Review: Kaya Fest

Mikaela Ian

It was a sunny, 80 plus degree afternoon in Miami at the third annual Kaya Fest – a festival curated by Stephen Marley to celebrate the legacy of his father, Bob. The festival brought together numerous reggae artists over the course of the day and well into the night as not only entertainment, but also to provide cannabis education.

My husband and I arrived at Kaya Fest around 2:30pm as Third World took to the stage. Being from Bermuda, I’m used to events not starting on time or being delayed. But not Kaya Fest. There was a schedule and it was stuck to. The strictly enforced schedule meant I missed dancehall wonderkid Koffee, ugh.

But never the less, Kaya Fest delivered on all its promises. It was held at Bayfront Park, Miami on Saturday – 4/20 and featured the best in reggae talent both veteran and up and coming. While I have seen a number of the artists perform, I was most excited to see Sean Paul, an artist I’ve loved since I was a teenager but never had the priviledge of seeing live.

But let’s start from the beginning. We entered through the VIP entrance and were escorted over to a separate area for those with VIP passes. There were dedicated bars, a viewing platform and ample elevated seating to enjoy the day. As I mentioned, Third World was on stage when we arrived and performed many of their hits and a new single.

One of my top five artists Kes the Band was on next. They were the lone soca band in a mainly reggae line up and performed an excellent set, per usual. I’ve seen Kes perform many times and every single time I’m energized. But this time seemed different. Maybe because it was day time or maybe because I wasn’t in Bermuda, but I enjoyed the performance so much more than normal, especially when Kes sang Savannah Grass, my current fave.

Protégé followed with a more conscious reggae type set, which my husband thoroughly enjoyed. I’m not a big fan so I chose this time to rest and get ready for the remaining artists. But now the sun was blazing so staying in the shade to recover was more appealing to me.

Up next – Dutty Paul. Now I wish I could sit here and write that he was the most amazing artist ever, but he was not. Sean Paul performed quite a few of his hits but let’s be real, his music in the last few years has not been great. I’m not a fan of the reggae pop fusion and I feel as though he should’ve read the mainly Caribbean crowd and stuck to his dancehall roots. That being said, the set elevated when he brought out newcomer Chi Ching Ching who infused dancehall into the set. It was a great moment.

Next up was the king of afro beats Davido who performed a few of his hits including “If”. I don’t know much of his music, so I really couldn’t vibe with him. Busta Rhymes, another artist I’ve never seen live followed and brought a ton of energy into the place. He definitely still has it and was able to perform his ridiculously fast rhymes like he wrote them yesterday.
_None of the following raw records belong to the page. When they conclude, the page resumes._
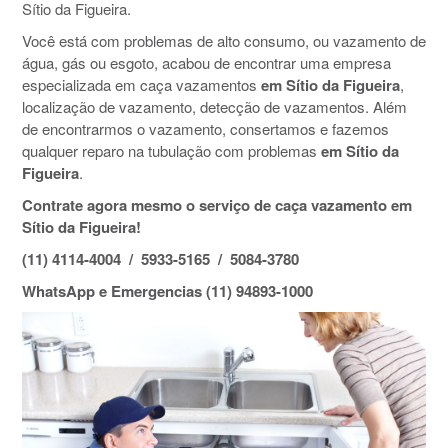
Sítio da Figueira.
Você está com problemas de alto consumo, ou vazamento de
água, gás ou esgoto, acabou de encontrar uma empresa
especializada em caça vazamentos
em Sítio da Figueira
,
localização de vazamento, detecção de vazamentos. Além
de encontrarmos o vazamento, consertamos e fazemos
qualquer reparo na tubulação com problemas
em Sítio da
Figueira
.
Contrate agora mesmo o serviço de caça vazamento em
Sítio da Figueira!
(11) 4114-4004 / 5933-5165 / 5084-3780
WhatsApp e Emergencias (11) 94893-1000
One of the highlights for sure was the surprise guest – DJ Khaled. I mean, we were in Miami so I wasn’t surprised that he came out, but it was still welcomed. He gave a tribute to Nipsey Hussle and had the crowd hyped during his whole set.

Walshy Fire, one of the best in the game killed it during his set before the Marley family came to the stage. He has the crowd turnt with old school reggae, new dancehall and even some hip hop. Walshy Fire always mashes up di dance.

Finally, it was time to see The Marley Family. The brothers – Ziggy, Stephen, Julian, Kymani and Damien performed songs from their father’s extensive catalogue, opening with Natural Mystic. They also performed a few of their own songs.

I’ve seen Ziggy, Stephen and Damien perform all separately, so it was such a beautiful moment to see all of them on stage truly celebrating their father’s legacy. The best moment for me was Damien performing “Is This Love”, which is what I walked down the aisle to at my wedding. It happens to be my favourite Bob Marley song.
The third generation of the Marley’s – Mystic, Yohan and Skip Marley also performed. The first two are children of Stephen Marley and Skip is the son of Cedella Marley. The talent has definitely been passed on to them. Also featured was Shacia Payne in an amazing dancehall set called Constance Bubble. She’s also Stephen Marley’s daughter.

Kaya Fest was an incredible experience unlike anything I’ve ever had. I’ll be sure to be back next year, hopefully with press credentials.